A complexidade da obra comprova aquilo que está no cerne da literatura do escritor pernambucano: a capacidade dele narrar o caos da existência, a contradição de estar vivo, com uma prosa vigorosa, quase mística, onde até a frase mais simples carrega o peso do mundo. Da revelação. Não há concessões ao leitor. É uma narrativa dura, exigente, mas recompensadora. A linguagem é precisa e trabalhada. Cada frase é burilada para extrair a densidade e o desajuste emocional que ela exige. É carregada de poesia, mostra a aridez de Solano. O autor sabe que contar uma boa história é mais do que narrar eventos: é saber transformar o sofrimento humano em literatura. A leitura é inquietante e perturbadora. Mas também é bela, porque o autor sabe que a beleza também pode habitar o desespero. Espelho e reflexo do mundo ao redor do personagem principal.
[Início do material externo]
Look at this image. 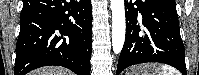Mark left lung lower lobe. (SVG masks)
Returning a JSON list of instances; mask_svg holds the SVG:
<instances>
[{
  "label": "left lung lower lobe",
  "instance_id": "0a47b994",
  "mask_svg": "<svg viewBox=\"0 0 199 75\" xmlns=\"http://www.w3.org/2000/svg\"><path fill=\"white\" fill-rule=\"evenodd\" d=\"M125 10L126 37L117 75L131 65L146 62L165 63L186 75L175 0H127ZM138 13L142 19H137Z\"/></svg>",
  "mask_w": 199,
  "mask_h": 75
}]
</instances>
A trama não responde perguntas. Pelo contrário: amplia as incertezas. O rapaz matou a mãe? Ela se matou? Ou tudo é fruto de uma imaginação corrompida pelo sofrimento? Não se sabe o que é lembrança e o que é alucinação. “Quantas vezes uma pessoa pode trocar de alma?”. Essas e outras perguntas assombram Solano.Verdade e literatura se confundem. E é nesse lugar, entre o visível e o invisível, que a história se instala com potência e coragem.
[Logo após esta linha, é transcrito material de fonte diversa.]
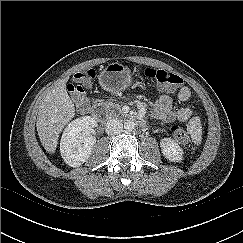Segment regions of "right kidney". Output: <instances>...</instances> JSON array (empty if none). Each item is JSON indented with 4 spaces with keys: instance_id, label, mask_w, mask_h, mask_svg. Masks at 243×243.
I'll use <instances>...</instances> for the list:
<instances>
[{
    "instance_id": "1",
    "label": "right kidney",
    "mask_w": 243,
    "mask_h": 243,
    "mask_svg": "<svg viewBox=\"0 0 243 243\" xmlns=\"http://www.w3.org/2000/svg\"><path fill=\"white\" fill-rule=\"evenodd\" d=\"M97 126L95 118L83 116L70 122L64 129L60 141V153L64 162L79 167L90 157L96 139L90 133Z\"/></svg>"
}]
</instances>
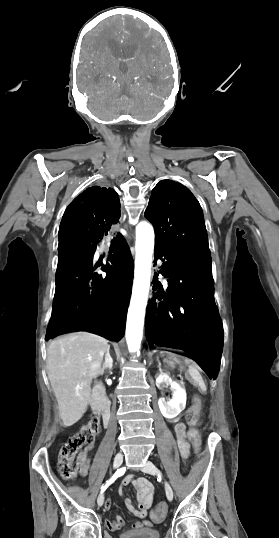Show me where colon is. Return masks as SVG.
I'll return each mask as SVG.
<instances>
[{"instance_id":"colon-1","label":"colon","mask_w":279,"mask_h":538,"mask_svg":"<svg viewBox=\"0 0 279 538\" xmlns=\"http://www.w3.org/2000/svg\"><path fill=\"white\" fill-rule=\"evenodd\" d=\"M201 413V401L196 398L193 401L187 413V422L190 426L188 436L193 443L195 450L198 454L202 451V438L199 434L196 426L199 422ZM102 429L101 423L97 417H92L87 424H85L78 432L72 435L62 446L59 453V466L63 477L74 478L78 474H81V469L78 464L74 463L76 456L84 445L90 444L95 436L100 433ZM168 511L166 503H158L152 512V518L155 521L162 520Z\"/></svg>"}]
</instances>
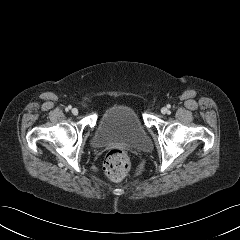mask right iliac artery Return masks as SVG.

Povoado por imagens belas e perturbadoras, como a maneira em que a mãe de Solano morreu, marcado por frases lapidadas com precisão, por dores ancestrais e verdades incômodas, A vida é traição, com apenas 80 páginas, é uma daquelas ficções que não se lê impunemente: ela se infiltra, fere e transforma a alma do leitor.
Prosa que nasce para domesticar os demônios
Ler Raimundo Carrero é entrar em contato com uma ficção que nasce do íntimo da experiência humana. Em A vida é traição, o autor entrega talvez uma de suas obras mais sombrias e ao mesmo tempo mais reveladoras. Solano, com sua alma atormentada, é um espelho do mundo caótico em que vivemos. Um personagem que caminha à beira do abismo, carregando em si a violência da memória, o desamparo da orfandade e a busca desesperada por algum vestígio de luz.
Raimundo Carrero confirma sua posição como um dos grandes nomes da prosa brasileira contemporânea. Esse texto, para ser lido de um só fôlego, é um testemunho de que a ficção ainda pode ir além da superfície e desvendar a aflição humana. A vida é traição é um livro duro, inquietante, belo e devastador. Um livro arrebatador.